As many as 50,000 Uber drivers may have had some of their personal information compromised after a data breach last year, Uber announced on its blog on Friday.
Katherine Tassi, Uber’s managing counsel of data privacy, said an “unauthorised third party” accessed one of Uber’s driver databases on May 13, 2014. Uber discovered the breach four months later on September 17.
Tassi says Uber swiftly repaired the vulnerability in the database, which contained the names and driver’s licence numbers of 50,000 current and former Uber drivers, across multiple states.

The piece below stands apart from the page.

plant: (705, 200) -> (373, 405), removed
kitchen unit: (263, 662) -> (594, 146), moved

On Friday, the company started alerting the drivers that were impacted by the breach, though Tassi says Uber and its drivers haven’t received or noticed any abuses of the leaked information.

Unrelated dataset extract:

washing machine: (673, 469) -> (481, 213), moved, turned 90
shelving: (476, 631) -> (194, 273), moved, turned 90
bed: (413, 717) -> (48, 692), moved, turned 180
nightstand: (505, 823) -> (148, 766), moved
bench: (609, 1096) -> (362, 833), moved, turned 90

Uber is urging drivers to monitor their credit reports in the wake of the incident.
The company also notified California’s attorney general and has filed a “John Doe” lawsuit so Uber may learn the identity of the person or persons that got into the database.
Uber is no stranger to privacy concerns. Earlier this month, it was discovered that part of Uber’s lost and found database was accidentally made public, Motherboard reported. As a result, both the names of customers and drivers, as well as customers’ phone numbers, route information and ride identification information were all exposed and unintentionally made public.

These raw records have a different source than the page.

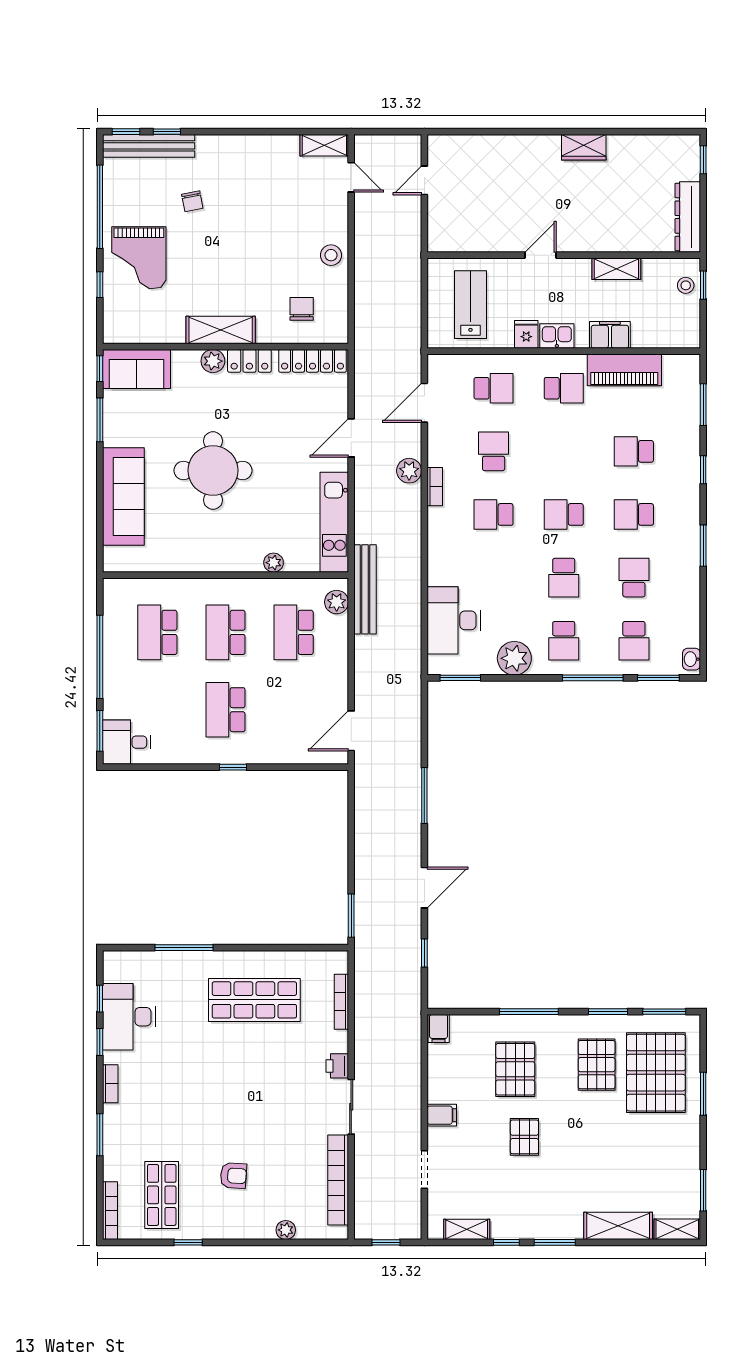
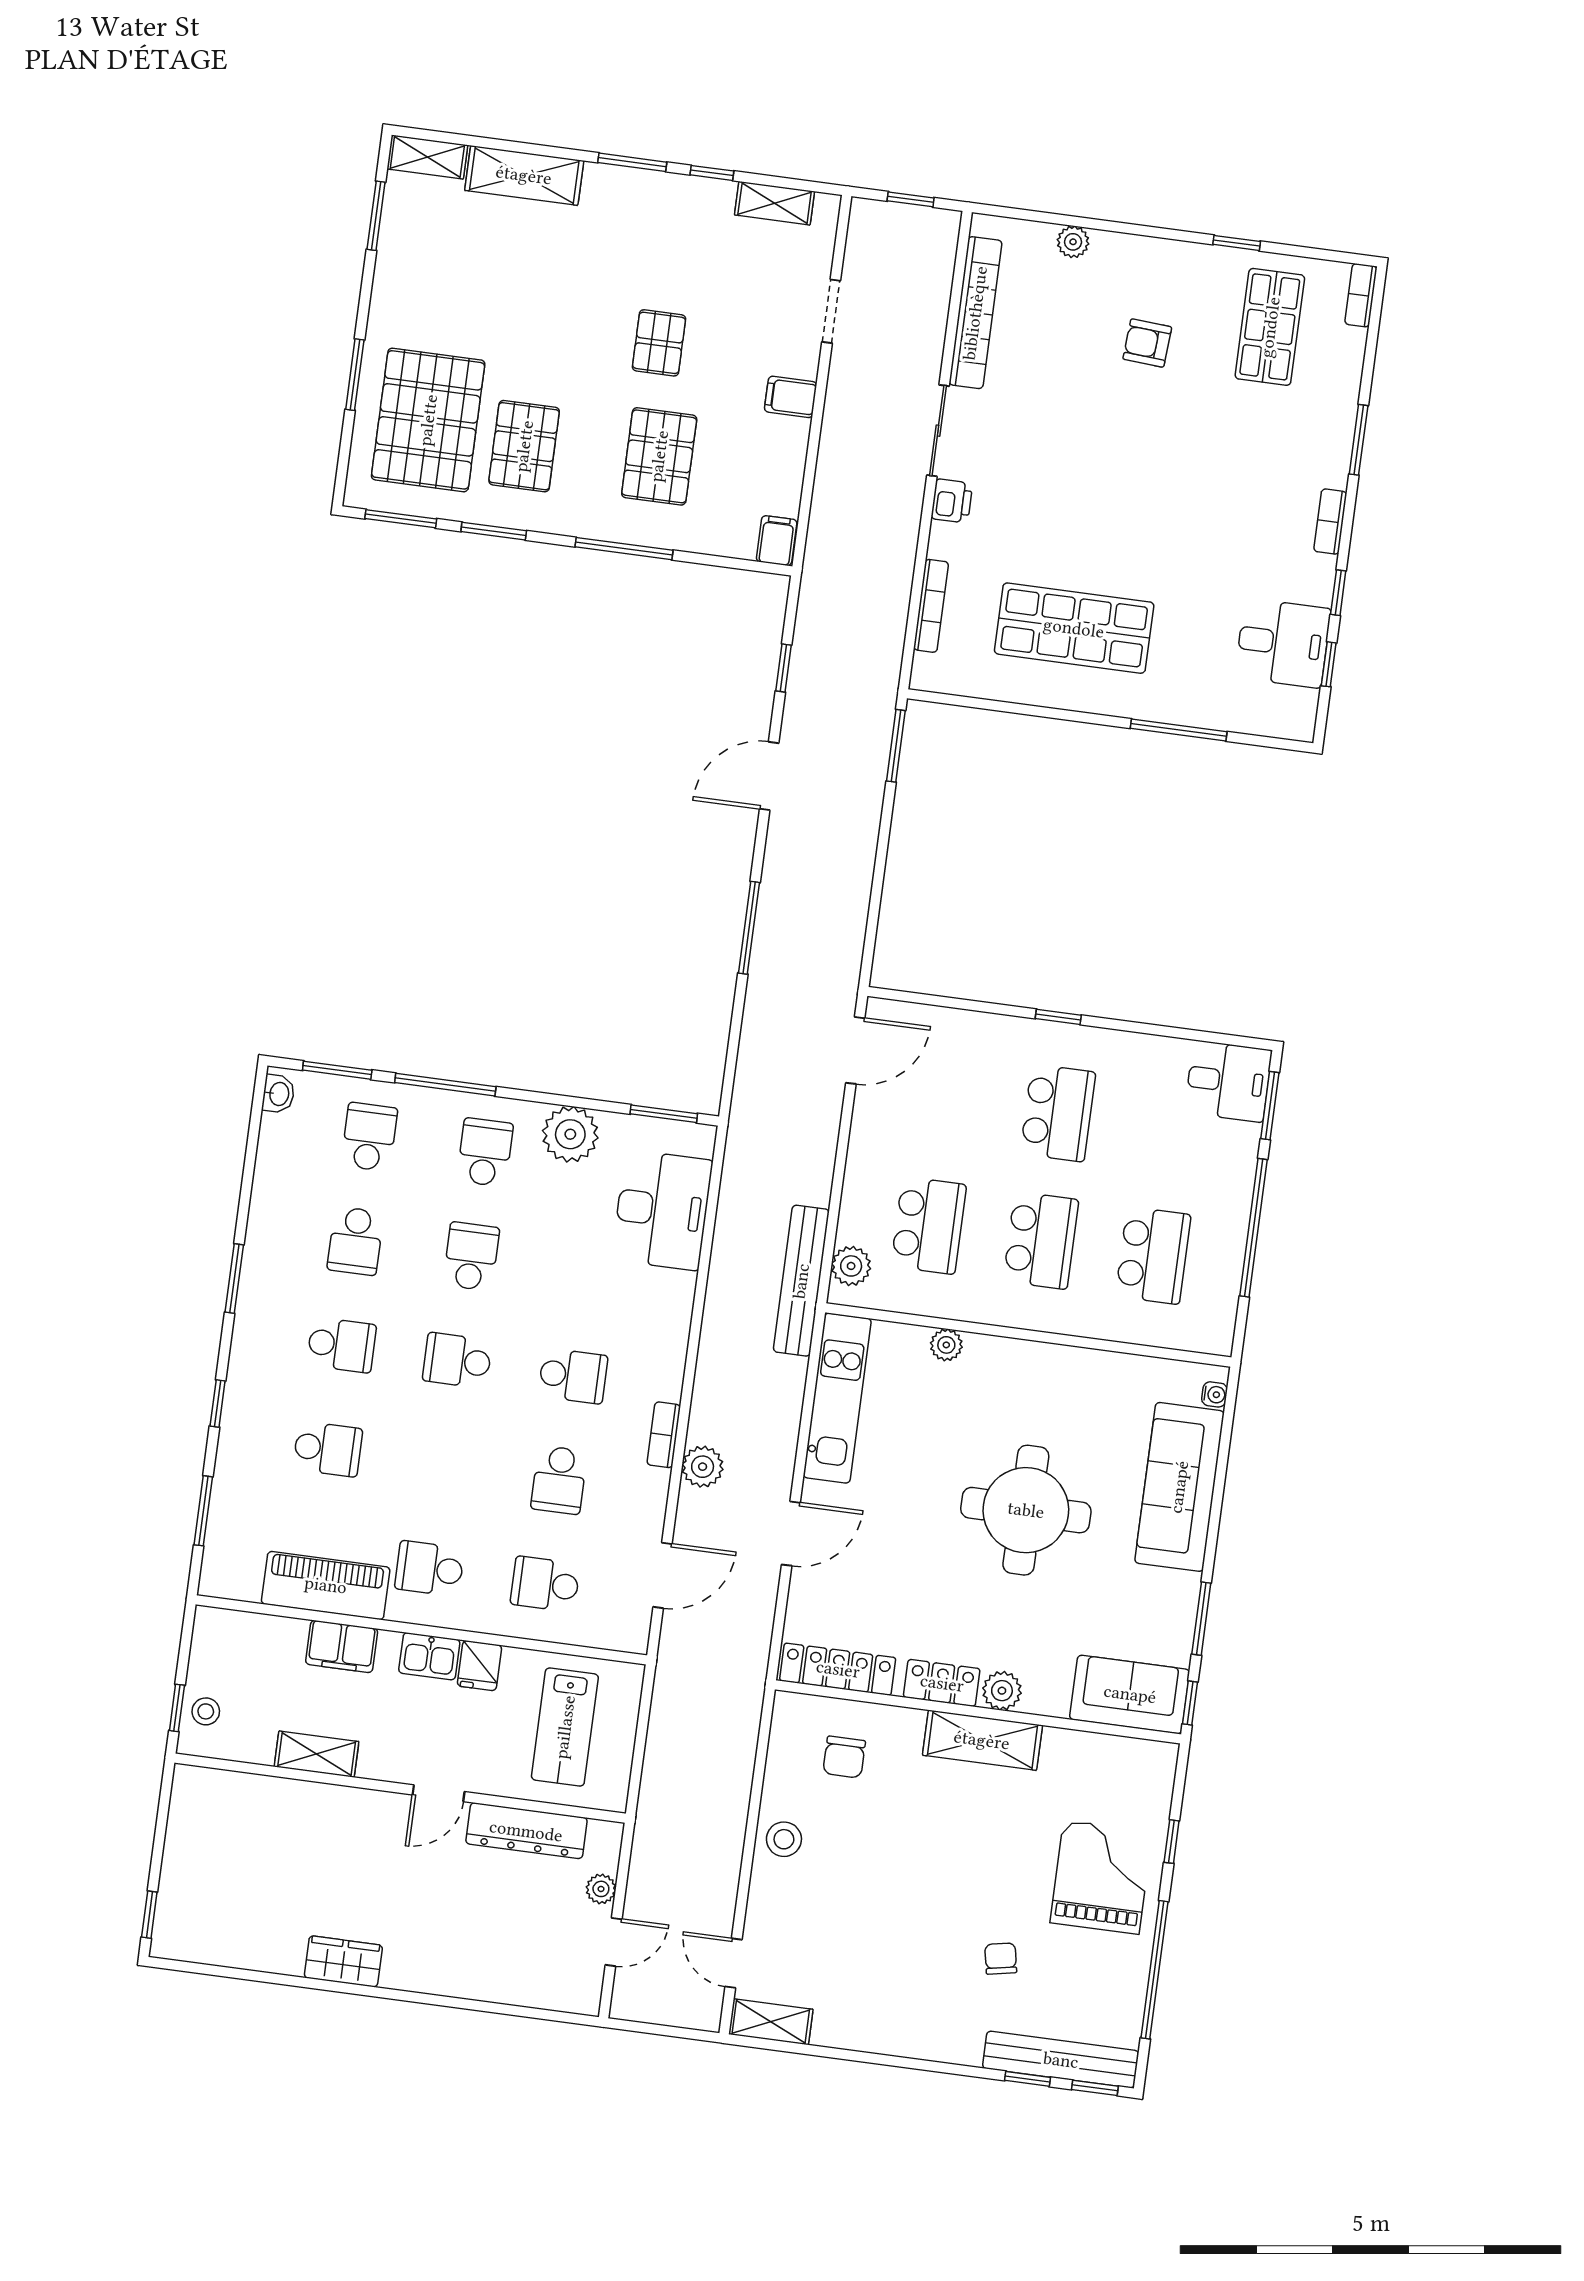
plant: (436, 211) -> (601, 1889), added
dresser: (688, 217) -> (526, 1831), moved, turned 90
school desk: (564, 514) -> (457, 1360), turned 180
water cooler: (110, 554) -> (1214, 1394), added
desk: (129, 1017) -> (1283, 643), width x0.73
bookcase: (110, 1211) -> (1361, 295), width x0.64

A few months ago, Uber announced the company would be adding law firm Hogan Lovells to its privacy team. Data privacy expert Harriet Pearson — and Pearson’s colleagues at Hogan Lovells — were to review and assess Uber’s data privacy program.
The law firm completed its comprehensive review of Uber’s privacy policies in January.
“The review was comprehensive and found that overall our Privacy Program is strong,” an Uber blog post revealing the findings reads. “While Uber is encouraged by these findings, we fully acknowledge that we haven’t always gotten it right.”